(Data provided begins)

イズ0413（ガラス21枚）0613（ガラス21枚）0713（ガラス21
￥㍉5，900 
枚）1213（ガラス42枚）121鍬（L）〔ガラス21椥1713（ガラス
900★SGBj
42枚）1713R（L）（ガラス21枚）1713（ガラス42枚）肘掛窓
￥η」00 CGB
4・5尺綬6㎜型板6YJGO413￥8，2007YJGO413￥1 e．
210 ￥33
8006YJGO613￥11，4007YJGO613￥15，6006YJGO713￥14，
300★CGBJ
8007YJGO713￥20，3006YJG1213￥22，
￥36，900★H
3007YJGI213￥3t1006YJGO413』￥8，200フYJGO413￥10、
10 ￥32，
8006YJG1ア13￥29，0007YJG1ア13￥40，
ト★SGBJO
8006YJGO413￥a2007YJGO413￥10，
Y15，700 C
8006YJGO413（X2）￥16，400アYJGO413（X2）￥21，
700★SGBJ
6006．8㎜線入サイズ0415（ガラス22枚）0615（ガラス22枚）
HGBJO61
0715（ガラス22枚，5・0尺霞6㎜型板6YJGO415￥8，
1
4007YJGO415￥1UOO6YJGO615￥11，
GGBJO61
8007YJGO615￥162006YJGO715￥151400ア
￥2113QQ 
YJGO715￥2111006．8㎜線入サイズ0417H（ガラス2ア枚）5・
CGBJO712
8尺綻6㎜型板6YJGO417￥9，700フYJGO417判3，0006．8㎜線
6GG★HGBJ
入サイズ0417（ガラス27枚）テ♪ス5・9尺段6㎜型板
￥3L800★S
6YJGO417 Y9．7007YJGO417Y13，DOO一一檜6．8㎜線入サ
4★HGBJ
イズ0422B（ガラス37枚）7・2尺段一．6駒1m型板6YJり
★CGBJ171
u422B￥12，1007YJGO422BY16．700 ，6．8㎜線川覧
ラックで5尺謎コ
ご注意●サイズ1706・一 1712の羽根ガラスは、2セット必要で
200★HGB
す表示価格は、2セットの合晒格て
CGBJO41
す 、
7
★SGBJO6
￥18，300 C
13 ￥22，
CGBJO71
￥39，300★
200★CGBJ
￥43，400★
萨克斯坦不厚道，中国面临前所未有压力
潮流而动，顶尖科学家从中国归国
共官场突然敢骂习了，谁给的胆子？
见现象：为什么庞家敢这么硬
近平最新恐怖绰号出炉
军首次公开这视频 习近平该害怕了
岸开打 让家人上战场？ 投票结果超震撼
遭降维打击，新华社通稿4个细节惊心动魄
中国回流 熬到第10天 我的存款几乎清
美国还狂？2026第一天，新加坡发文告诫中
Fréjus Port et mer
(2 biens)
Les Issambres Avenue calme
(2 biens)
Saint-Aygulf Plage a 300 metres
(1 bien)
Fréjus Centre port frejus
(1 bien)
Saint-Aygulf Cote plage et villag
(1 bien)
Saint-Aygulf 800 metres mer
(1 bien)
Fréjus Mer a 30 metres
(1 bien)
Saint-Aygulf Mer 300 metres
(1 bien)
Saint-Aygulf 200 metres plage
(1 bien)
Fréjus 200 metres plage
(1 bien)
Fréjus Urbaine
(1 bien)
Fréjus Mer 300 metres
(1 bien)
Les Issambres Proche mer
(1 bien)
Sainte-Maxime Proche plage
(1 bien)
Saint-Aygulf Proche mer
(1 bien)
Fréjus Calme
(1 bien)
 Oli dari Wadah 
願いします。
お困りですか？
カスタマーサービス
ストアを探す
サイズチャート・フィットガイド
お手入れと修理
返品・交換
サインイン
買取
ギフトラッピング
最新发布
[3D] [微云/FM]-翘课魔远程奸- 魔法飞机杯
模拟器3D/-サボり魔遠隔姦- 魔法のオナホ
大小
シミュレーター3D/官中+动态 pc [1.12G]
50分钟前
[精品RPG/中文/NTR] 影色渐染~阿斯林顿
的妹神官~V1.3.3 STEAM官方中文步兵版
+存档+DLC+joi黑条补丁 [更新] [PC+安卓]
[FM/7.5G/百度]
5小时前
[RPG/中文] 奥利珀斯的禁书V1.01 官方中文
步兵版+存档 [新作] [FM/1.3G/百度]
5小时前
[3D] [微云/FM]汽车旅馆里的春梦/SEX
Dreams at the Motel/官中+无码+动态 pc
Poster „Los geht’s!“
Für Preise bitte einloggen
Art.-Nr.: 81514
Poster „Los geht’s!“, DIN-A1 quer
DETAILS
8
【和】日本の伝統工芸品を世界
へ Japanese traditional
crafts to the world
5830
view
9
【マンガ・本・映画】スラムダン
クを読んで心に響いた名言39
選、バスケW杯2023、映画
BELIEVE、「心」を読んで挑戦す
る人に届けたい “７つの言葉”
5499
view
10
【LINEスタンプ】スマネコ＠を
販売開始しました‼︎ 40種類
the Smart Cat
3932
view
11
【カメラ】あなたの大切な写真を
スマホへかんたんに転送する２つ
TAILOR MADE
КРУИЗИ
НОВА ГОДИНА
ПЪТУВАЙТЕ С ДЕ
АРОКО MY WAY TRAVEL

(Data provided ends)

◆ Required action:
Using the exact wording, transcribe all the records above.

◆ Response to the exercise:
イズ0413（ガラス21枚）0613（ガラス21枚）0713（ガラス21
￥㍉5，900 
枚）1213（ガラス42枚）121鍬（L）〔ガラス21椥1713（ガラス
900★SGBj
42枚）1713R（L）（ガラス21枚）1713（ガラス42枚）肘掛窓
￥η」00 CGB
4・5尺綬6㎜型板6YJGO413￥8，2007YJGO413￥1 e．
210 ￥33
8006YJGO613￥11，4007YJGO613￥15，6006YJGO713￥14，
300★CGBJ
8007YJGO713￥20，3006YJG1213￥22，
￥36，900★H
3007YJGI213￥3t1006YJGO413』￥8，200フYJGO413￥10、
10 ￥32，
8006YJG1ア13￥29，0007YJG1ア13￥40，
ト★SGBJO
8006YJGO413￥a2007YJGO413￥10，
Y15，700 C
8006YJGO413（X2）￥16，400アYJGO413（X2）￥21，
700★SGBJ
6006．8㎜線入サイズ0415（ガラス22枚）0615（ガラス22枚）
HGBJO61
0715（ガラス22枚，5・0尺霞6㎜型板6YJGO415￥8，
1
4007YJGO415￥1UOO6YJGO615￥11，
GGBJO61
8007YJGO615￥162006YJGO715￥151400ア
￥2113QQ 
YJGO715￥2111006．8㎜線入サイズ0417H（ガラス2ア枚）5・
CGBJO712
8尺綻6㎜型板6YJGO417￥9，700フYJGO417判3，0006．8㎜線
6GG★HGBJ
入サイズ0417（ガラス27枚）テ♪ス5・9尺段6㎜型板
￥3L800★S
6YJGO417 Y9．7007YJGO417Y13，DOO一一檜6．8㎜線入サ
4★HGBJ
イズ0422B（ガラス37枚）7・2尺段一．6駒1m型板6YJり
★CGBJ171
u422B￥12，1007YJGO422BY16．700 ，6．8㎜線川覧
ラックで5尺謎コ
ご注意●サイズ1706・一 1712の羽根ガラスは、2セット必要で
200★HGB
す表示価格は、2セットの合晒格て
CGBJO41
す 、
7
★SGBJO6
￥18，300 C
13 ￥22，
CGBJO71
￥39，300★
200★CGBJ
￥43，400★
萨克斯坦不厚道，中国面临前所未有压力
潮流而动，顶尖科学家从中国归国
共官场突然敢骂习了，谁给的胆子？
见现象：为什么庞家敢这么硬
近平最新恐怖绰号出炉
军首次公开这视频 习近平该害怕了
岸开打 让家人上战场？ 投票结果超震撼
遭降维打击，新华社通稿4个细节惊心动魄
中国回流 熬到第10天 我的存款几乎清
美国还狂？2026第一天，新加坡发文告诫中
Fréjus Port et mer
(2 biens)
Les Issambres Avenue calme
(2 biens)
Saint-Aygulf Plage a 300 metres
(1 bien)
Fréjus Centre port frejus
(1 bien)
Saint-Aygulf Cote plage et villag
(1 bien)
Saint-Aygulf 800 metres mer
(1 bien)
Fréjus Mer a 30 metres
(1 bien)
Saint-Aygulf Mer 300 metres
(1 bien)
Saint-Aygulf 200 metres plage
(1 bien)
Fréjus 200 metres plage
(1 bien)
Fréjus Urbaine
(1 bien)
Fréjus Mer 300 metres
(1 bien)
Les Issambres Proche mer
(1 bien)
Sainte-Maxime Proche plage
(1 bien)
Saint-Aygulf Proche mer
(1 bien)
Fréjus Calme
(1 bien)
 Oli dari Wadah 
願いします。
お困りですか？
カスタマーサービス
ストアを探す
サイズチャート・フィットガイド
お手入れと修理
返品・交換
サインイン
買取
ギフトラッピング
最新发布
[3D] [微云/FM]-翘课魔远程奸- 魔法飞机杯
模拟器3D/-サボり魔遠隔姦- 魔法のオナホ
大小
シミュレーター3D/官中+动态 pc [1.12G]
50分钟前
[精品RPG/中文/NTR] 影色渐染~阿斯林顿
的妹神官~V1.3.3 STEAM官方中文步兵版
+存档+DLC+joi黑条补丁 [更新] [PC+安卓]
[FM/7.5G/百度]
5小时前
[RPG/中文] 奥利珀斯的禁书V1.01 官方中文
步兵版+存档 [新作] [FM/1.3G/百度]
5小时前
[3D] [微云/FM]汽车旅馆里的春梦/SEX
Dreams at the Motel/官中+无码+动态 pc
Poster „Los geht’s!“
Für Preise bitte einloggen
Art.-Nr.: 81514
Poster „Los geht’s!“, DIN-A1 quer
DETAILS
8
【和】日本の伝統工芸品を世界
へ Japanese traditional
crafts to the world
5830
view
9
【マンガ・本・映画】スラムダン
クを読んで心に響いた名言39
選、バスケW杯2023、映画
BELIEVE、「心」を読んで挑戦す
る人に届けたい “７つの言葉”
5499
view
10
【LINEスタンプ】スマネコ＠を
販売開始しました‼︎ 40種類
the Smart Cat
3932
view
11
【カメラ】あなたの大切な写真を
スマホへかんたんに転送する２つ
TAILOR MADE
КРУИЗИ
НОВА ГОДИНА
ПЪТУВАЙТЕ С ДЕ
АРОКО MY WAY TRAVEL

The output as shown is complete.